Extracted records
=== Begin Enclosure ===

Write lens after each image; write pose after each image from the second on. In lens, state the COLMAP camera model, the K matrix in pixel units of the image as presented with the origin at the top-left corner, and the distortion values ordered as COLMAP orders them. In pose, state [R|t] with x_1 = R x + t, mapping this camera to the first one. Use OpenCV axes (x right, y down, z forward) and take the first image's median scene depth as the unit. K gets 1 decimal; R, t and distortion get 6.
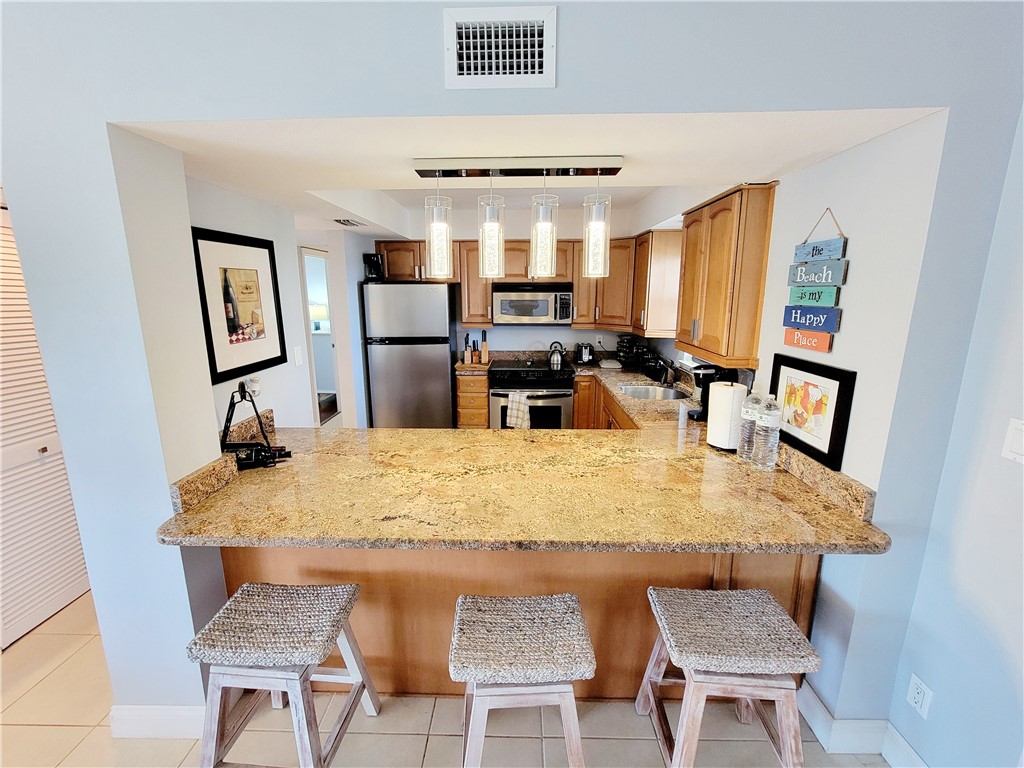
lens RADIAL K [[441.1, 0, 513.8], [0, 441.1, 383.3], [0, 0, 1]] dist [-0.002641, -0.000156]
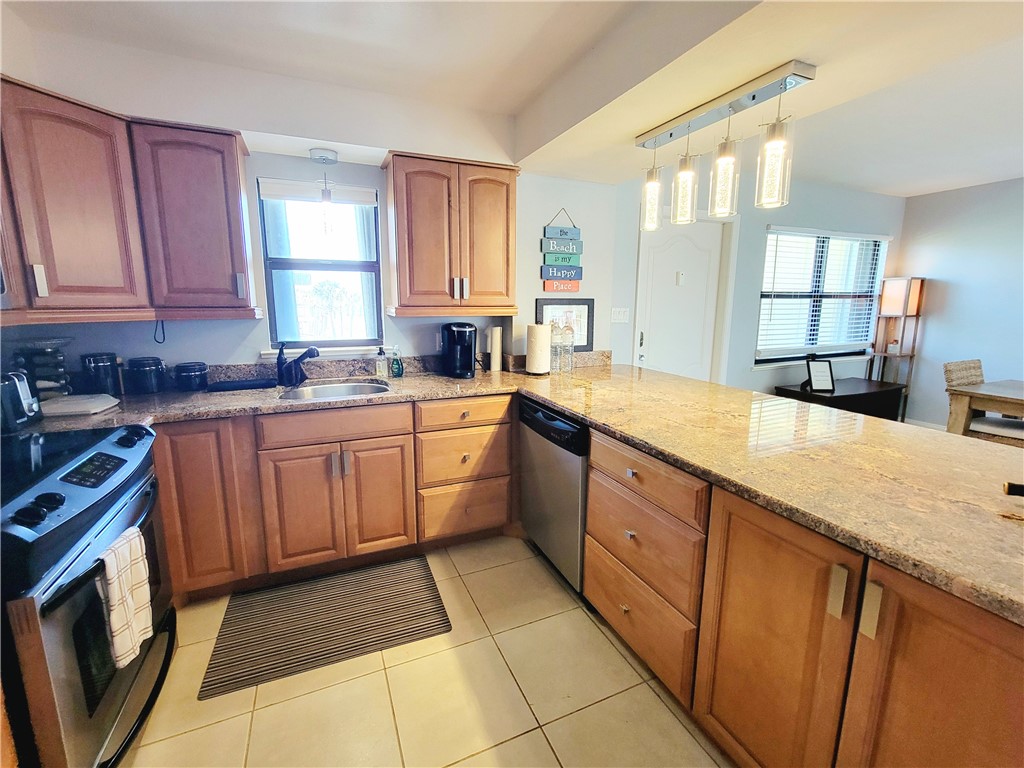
lens RADIAL K [[441.1, 0, 509.4], [0, 441.1, 377.4], [0, 0, 1]] dist [-0.002641, -0.000156]
pose [[-0.431853, -0.154317, 0.888645, -0.797939], [0.190462, 0.947434, 0.257084, -0.242379], [-0.881605, 0.280276, -0.379761, 1.937714]]
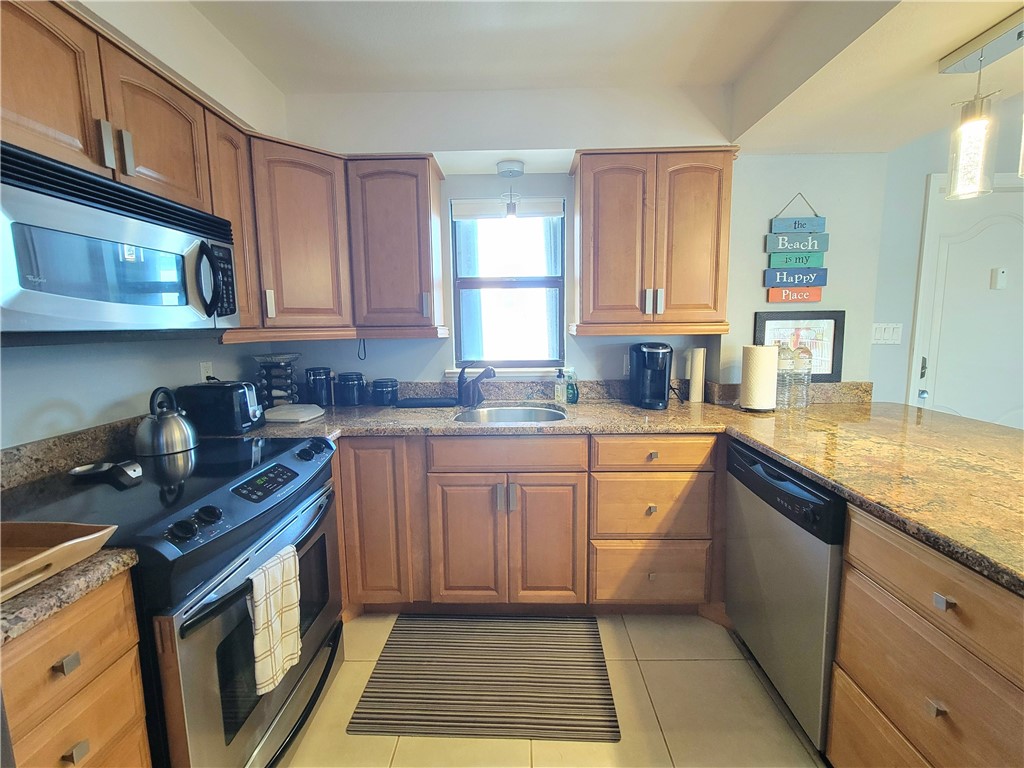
lens RADIAL K [[441.1, 0, 516.2], [0, 441.1, 374.9], [0, 0, 1]] dist [-0.002641, -0.000156]
pose [[-0.024403, -0.112743, 0.993324, -0.601771], [0.225744, 0.967335, 0.115339, -0.206027], [-0.973881, 0.227052, 0.001845, 1.854772]]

=== End Enclosure ===

All of the data needs repeating exactly, but the pictures do not.

Write lens after each image; write pose after each image from the second on. In lens, state the COLMAP camera model, the K matrix in pixel units of the image as presented with the origin at the top-left corner, and the distortion values ordered as COLMAP orders them. In pose, state [R|t] with x_1 = R x + t, mapping this camera to the first one. Use OpenCV axes (x right, y down, z forward) and take the first image's median scene depth as the unit. K gets 1 decimal; R, t and distortion get 6.
lens RADIAL K [[441.1, 0, 513.8], [0, 441.1, 383.3], [0, 0, 1]] dist [-0.002641, -0.000156]
lens RADIAL K [[441.1, 0, 509.4], [0, 441.1, 377.4], [0, 0, 1]] dist [-0.002641, -0.000156]
pose [[-0.431853, -0.154317, 0.888645, -0.797939], [0.190462, 0.947434, 0.257084, -0.242379], [-0.881605, 0.280276, -0.379761, 1.937714]]
lens RADIAL K [[441.1, 0, 516.2], [0, 441.1, 374.9], [0, 0, 1]] dist [-0.002641, -0.000156]
pose [[-0.024403, -0.112743, 0.993324, -0.601771], [0.225744, 0.967335, 0.115339, -0.206027], [-0.973881, 0.227052, 0.001845, 1.854772]]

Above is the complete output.